もちろん、第一次世界大戦前の時代が変わりゆくことへの漠然とした不安のようなものがながれているのはたしかでしょう。爛熟の次に来る破局への予感のようなものでもあります。18世紀のフランス革命に向けたフランスの状況などを想像していたのかもしれません。

あるいは、現代においてもやはり、バブルの次に来る崩壊をなにかそこはかとなく感じていて、例えば、今のアベノミクス相場はもちろんのこと15年前のITバブルも、なにかそうした威勢の良さのあとに来る破局への漠然とした不安を感じるような気がします。

現実と乖離しているような株価の高騰が、日銀や年金機構が政策に基づき株を買い続けているという状況で、創られた株高状況とも言われているようです。

インフレ・ターゲットが設定されてはいますが、それに連動して、給与が上がっている実感がない、という話はよく聞きます。

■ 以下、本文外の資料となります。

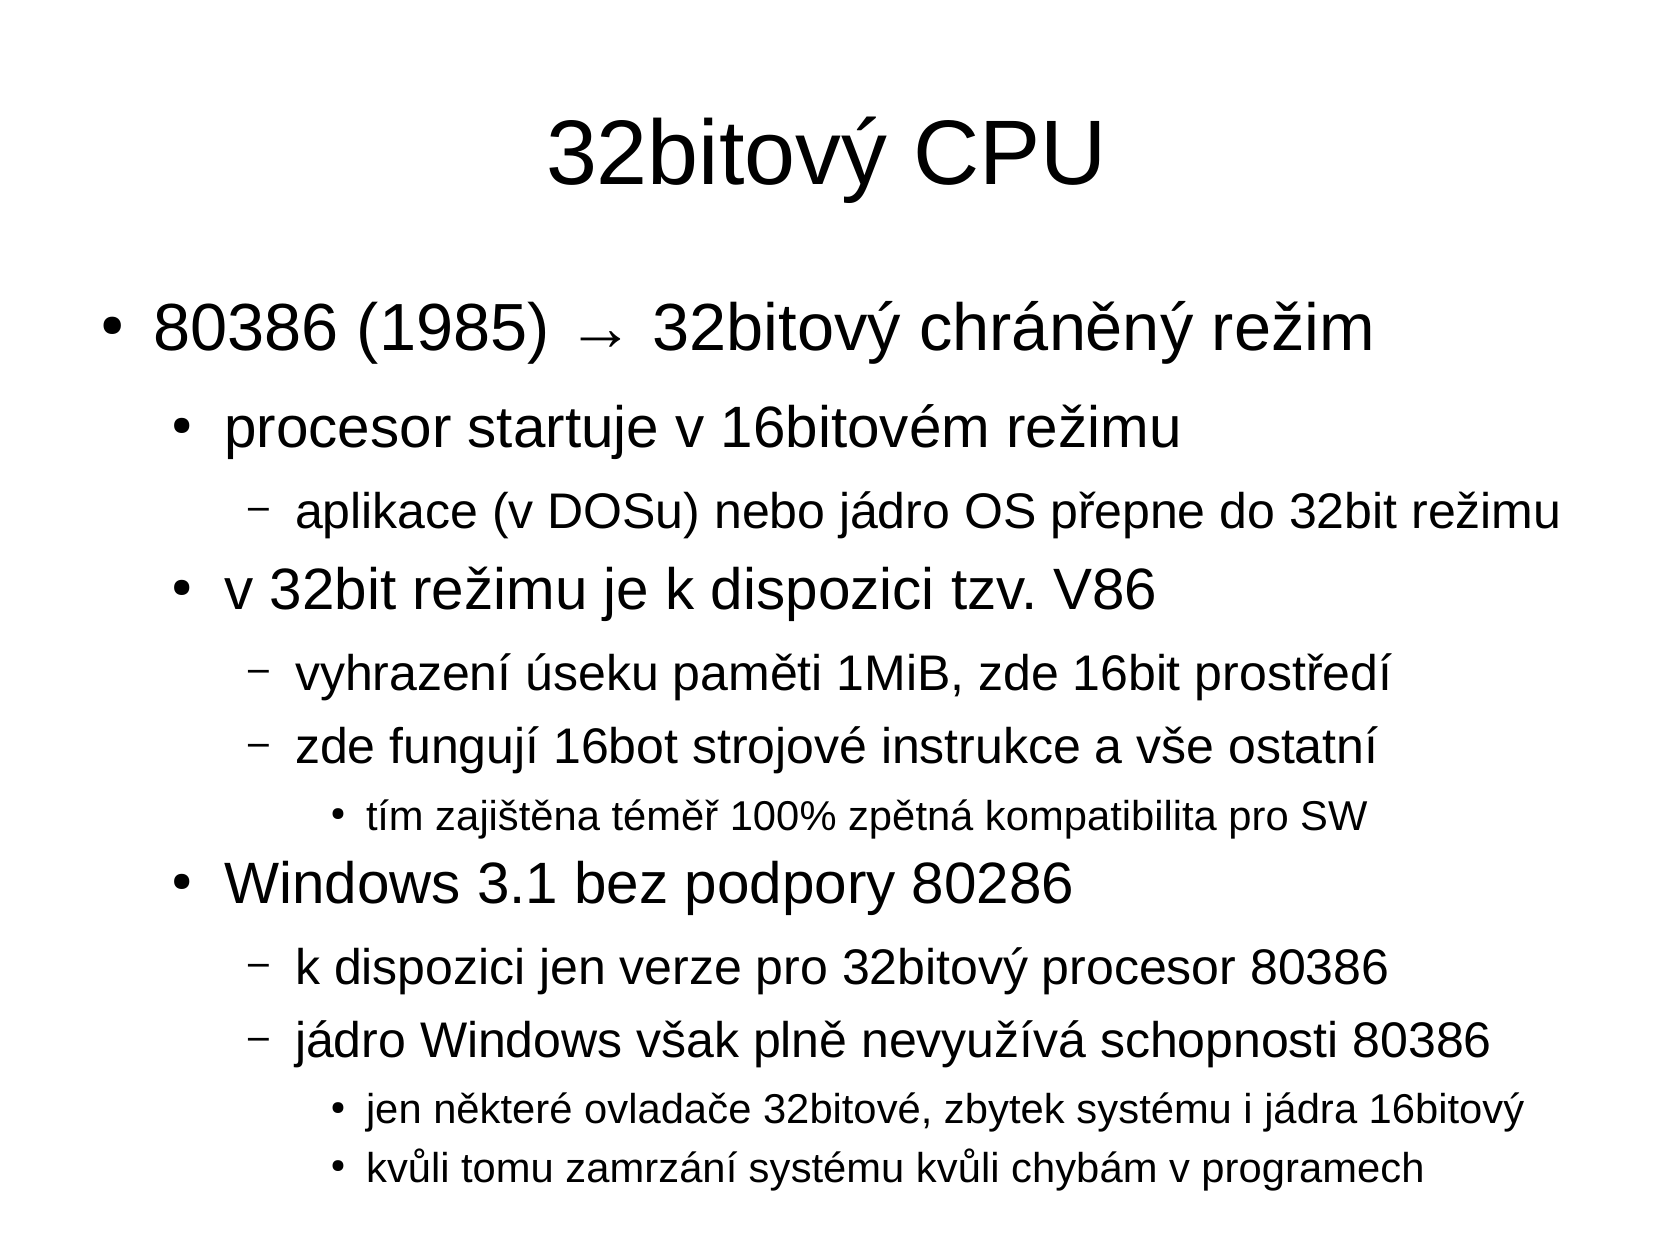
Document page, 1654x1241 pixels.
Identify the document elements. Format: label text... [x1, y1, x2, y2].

(ですが、こちらのデータでは、2013年度においては、平均給与は2%とはいえませんが、それでも上がっている、とされていますので、面白いですね)

なにか、こういう爛熟の美と、次に来る破局の感覚、というのは、日本的とも言えるのでしょうかね。というか、辻邦生の「美と滅び」とか、太宰とか、三島の感覚とよく似ているなあ、と思います。それは、実はマンなのかもしれないですね。

ホフマンスタールの《チャンドス卿の手紙》は、なにか大人の諦念のようなものを感じるのですが、それがこのオペラの魅力だとおもいます。

というのは、ある程度人生経験を積んだ人の意見になると思いますが、きっと若い方々にはオクタヴィアンとゾフィーの恋愛成就ハッピーエンド物語になるのでしょうね。第二幕でさっそうと登場するオクタヴィアンは、きっと若い方にとっては、卒倒するほどのかっこよさです。

年代ごとにその魅力が発揮できるようになっているのかも、なんてことを思いながら観ておりました。

それでは取り急ぎ。グーテナハトです。